McDaniel gave away the wood free of charge–delivery included!
People from around the world commented on his communal spirit and volunteered to help any way they could.
And, because the fellas are so ruggedly handsome and obviously capable, they even received marriage proposals.
From November throughout the long winter, McDaniel, Harrison and Henry delivered wood all around Lake Stevens.
Although they admitted in The Washington Post the wood splitting was hard, they truly bonded over the work.
One of the recipients was Katelyn Ticer, a single mother of a 3-year-old daughter and living in a mobile home. She was relived to get the wood to feed her stove that serves as her only source of heat. McDaniel delivered a truckload and a half to her home and even gave her a coupon for a chimney sweep.
Ticer said this about the gift,
“To get that much wood and the chimney sweep brought me to tears.
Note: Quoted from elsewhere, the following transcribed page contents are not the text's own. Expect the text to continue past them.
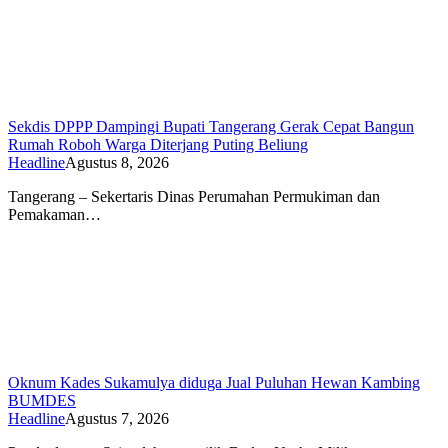
Sekdis DPPP Dampingi Bupati Tangerang Gerak Cepat Bangun
Rumah Roboh Warga Diterjang Puting Beliung
Headline
Agustus 8, 2026
Tangerang – Sekertaris Dinas Perumahan Permukiman dan
Pemakaman…
Oknum Kades Sukamulya diduga Jual Puluhan Hewan Kambing
BUMDES
Headline
Agustus 7, 2026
So much stress and anxiety for my daughter is off my shoulders.
I couldn’t be more thankful.”
McDaniel’s charity project didn’t start off as such. Living in, and maintaining rental properties in, a densely wooded area means plenty of opportunity to clear downed trees. In his youth, he was often with his late father chopping and splitting wood. It helped them bond and soon he came to like the chore.
Now, he and his sons have taken up their axes and saws, spending time together, clearing property and serving their community.
Even when people are rude, McDaniel still feels gratitude…
“Some still just say, ‘thanks … put it over there’ and walk back in their house and never say another word or even come back out.
But I’m okay with that. Giving is the reward — it has nothing to do with how well it’s received, but it’s about how much it’s needed.”
Sometimes, help comes in the least expected forms, delivered by pick-up and stacked by rugged men carrying axes.